• [Set problem 1]: According to the entry on George Peele, at what age did he die?

(Critical Edition of Dramatic Literature)

George Peele was an inveterate experimenter in verse form, types of drama, and subject matter. His five extant plays are extremely diverse: The Arraignment of Paris is a mythological pastoral with touches of a court masque; The Battle of Alcazar is a historical melodrama with a revenge motif; Edward I is a historical chronicle with elements of romantic comedy; The Old Wives’ Tale is a folklore play; and David and Bethsabe is a biblical tragedy. Some of these plays are imitative, combining the influences of other writers, but the last two in particular show Peele breaking new ground. Their diversity is a tribute to Peele’s academic background, which gave him the learning to range widely. At the same time, an academic stiffness permeates his work, again less so in the last two plays. The diversity and experimentation that characterize his work suggest that Peele was only completing his apprenticeship and reaching his stride as a dramatist when he died at the age of forty.

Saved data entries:
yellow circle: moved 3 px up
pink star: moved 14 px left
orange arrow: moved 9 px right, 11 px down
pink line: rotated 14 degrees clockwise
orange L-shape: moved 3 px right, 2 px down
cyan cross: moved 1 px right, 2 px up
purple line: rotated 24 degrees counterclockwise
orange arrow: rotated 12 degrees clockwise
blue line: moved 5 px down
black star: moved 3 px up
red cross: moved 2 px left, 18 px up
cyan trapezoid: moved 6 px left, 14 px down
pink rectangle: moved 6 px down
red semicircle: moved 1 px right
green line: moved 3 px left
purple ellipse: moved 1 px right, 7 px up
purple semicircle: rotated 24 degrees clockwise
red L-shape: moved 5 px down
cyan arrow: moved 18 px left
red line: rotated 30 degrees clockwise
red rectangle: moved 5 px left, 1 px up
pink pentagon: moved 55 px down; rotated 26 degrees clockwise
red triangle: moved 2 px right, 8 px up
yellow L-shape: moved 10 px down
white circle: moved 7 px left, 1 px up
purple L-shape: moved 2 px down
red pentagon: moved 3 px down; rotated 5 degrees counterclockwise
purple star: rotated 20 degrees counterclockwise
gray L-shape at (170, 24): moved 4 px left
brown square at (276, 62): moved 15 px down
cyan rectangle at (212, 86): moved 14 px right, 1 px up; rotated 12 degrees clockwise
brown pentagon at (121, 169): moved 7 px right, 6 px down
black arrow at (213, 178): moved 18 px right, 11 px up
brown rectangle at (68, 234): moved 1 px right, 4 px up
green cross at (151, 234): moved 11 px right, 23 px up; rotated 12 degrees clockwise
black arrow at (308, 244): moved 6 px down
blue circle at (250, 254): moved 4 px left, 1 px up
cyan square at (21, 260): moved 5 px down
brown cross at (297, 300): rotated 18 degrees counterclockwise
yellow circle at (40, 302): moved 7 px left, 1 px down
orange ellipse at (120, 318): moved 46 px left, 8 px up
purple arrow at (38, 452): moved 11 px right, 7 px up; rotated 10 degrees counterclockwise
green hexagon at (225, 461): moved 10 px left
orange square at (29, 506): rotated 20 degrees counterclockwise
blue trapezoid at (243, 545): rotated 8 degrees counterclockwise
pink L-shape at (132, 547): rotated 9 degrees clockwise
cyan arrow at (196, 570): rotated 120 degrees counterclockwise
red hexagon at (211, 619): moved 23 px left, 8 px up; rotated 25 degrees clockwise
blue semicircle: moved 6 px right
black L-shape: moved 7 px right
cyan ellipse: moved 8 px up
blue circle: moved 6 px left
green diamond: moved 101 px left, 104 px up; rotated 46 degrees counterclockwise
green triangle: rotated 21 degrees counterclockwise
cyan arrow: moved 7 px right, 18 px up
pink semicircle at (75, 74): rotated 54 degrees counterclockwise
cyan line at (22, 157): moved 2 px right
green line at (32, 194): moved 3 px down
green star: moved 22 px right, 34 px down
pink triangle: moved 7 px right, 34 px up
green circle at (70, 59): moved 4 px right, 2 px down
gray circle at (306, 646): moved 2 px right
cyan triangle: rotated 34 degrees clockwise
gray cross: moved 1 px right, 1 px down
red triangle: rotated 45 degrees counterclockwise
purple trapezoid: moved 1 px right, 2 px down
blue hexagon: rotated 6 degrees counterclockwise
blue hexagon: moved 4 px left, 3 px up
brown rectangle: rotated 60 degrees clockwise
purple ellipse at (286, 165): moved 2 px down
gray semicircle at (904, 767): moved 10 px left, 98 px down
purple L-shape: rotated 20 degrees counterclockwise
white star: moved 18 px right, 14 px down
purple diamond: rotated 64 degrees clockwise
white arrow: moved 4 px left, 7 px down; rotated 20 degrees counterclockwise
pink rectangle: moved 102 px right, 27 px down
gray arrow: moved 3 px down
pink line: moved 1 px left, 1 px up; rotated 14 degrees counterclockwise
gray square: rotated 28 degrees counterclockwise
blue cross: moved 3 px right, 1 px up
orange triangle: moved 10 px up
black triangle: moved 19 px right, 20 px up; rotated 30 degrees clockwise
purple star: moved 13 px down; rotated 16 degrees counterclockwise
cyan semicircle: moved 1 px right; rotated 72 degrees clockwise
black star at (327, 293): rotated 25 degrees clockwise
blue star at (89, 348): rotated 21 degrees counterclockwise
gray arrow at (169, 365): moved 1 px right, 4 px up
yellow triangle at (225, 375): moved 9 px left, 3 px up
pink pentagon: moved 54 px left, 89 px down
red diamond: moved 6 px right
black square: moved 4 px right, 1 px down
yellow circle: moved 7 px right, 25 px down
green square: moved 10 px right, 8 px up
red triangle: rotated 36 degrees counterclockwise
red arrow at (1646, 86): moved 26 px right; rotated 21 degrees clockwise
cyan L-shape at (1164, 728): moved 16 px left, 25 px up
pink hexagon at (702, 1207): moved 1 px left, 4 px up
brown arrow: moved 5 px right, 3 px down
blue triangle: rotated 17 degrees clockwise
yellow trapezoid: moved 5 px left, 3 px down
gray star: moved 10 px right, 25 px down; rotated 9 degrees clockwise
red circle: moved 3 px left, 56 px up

• [Set problem 2]: Copy out the shape movement listing line for line, everything from its first line down to the line containing "orange square at".

• [Complete output 1]: Forty.

• [Complete output 2]:
yellow circle: moved 3 px up
pink star: moved 14 px left
orange arrow: moved 9 px right, 11 px down
pink line: rotated 14 degrees clockwise
orange L-shape: moved 3 px right, 2 px down
cyan cross: moved 1 px right, 2 px up
purple line: rotated 24 degrees counterclockwise
orange arrow: rotated 12 degrees clockwise
blue line: moved 5 px down
black star: moved 3 px up
red cross: moved 2 px left, 18 px up
cyan trapezoid: moved 6 px left, 14 px down
pink rectangle: moved 6 px down
red semicircle: moved 1 px right
green line: moved 3 px left
purple ellipse: moved 1 px right, 7 px up
purple semicircle: rotated 24 degrees clockwise
red L-shape: moved 5 px down
cyan arrow: moved 18 px left
red line: rotated 30 degrees clockwise
red rectangle: moved 5 px left, 1 px up
pink pentagon: moved 55 px down; rotated 26 degrees clockwise
red triangle: moved 2 px right, 8 px up
yellow L-shape: moved 10 px down
white circle: moved 7 px left, 1 px up
purple L-shape: moved 2 px down
red pentagon: moved 3 px down; rotated 5 degrees counterclockwise
purple star: rotated 20 degrees counterclockwise
gray L-shape at (170, 24): moved 4 px left
brown square at (276, 62): moved 15 px down
cyan rectangle at (212, 86): moved 14 px right, 1 px up; rotated 12 degrees clockwise
brown pentagon at (121, 169): moved 7 px right, 6 px down
black arrow at (213, 178): moved 18 px right, 11 px up
brown rectangle at (68, 234): moved 1 px right, 4 px up
green cross at (151, 234): moved 11 px right, 23 px up; rotated 12 degrees clockwise
black arrow at (308, 244): moved 6 px down
blue circle at (250, 254): moved 4 px left, 1 px up
cyan square at (21, 260): moved 5 px down
brown cross at (297, 300): rotated 18 degrees counterclockwise
yellow circle at (40, 302): moved 7 px left, 1 px down
orange ellipse at (120, 318): moved 46 px left, 8 px up
purple arrow at (38, 452): moved 11 px right, 7 px up; rotated 10 degrees counterclockwise
green hexagon at (225, 461): moved 10 px left
orange square at (29, 506): rotated 20 degrees counterclockwise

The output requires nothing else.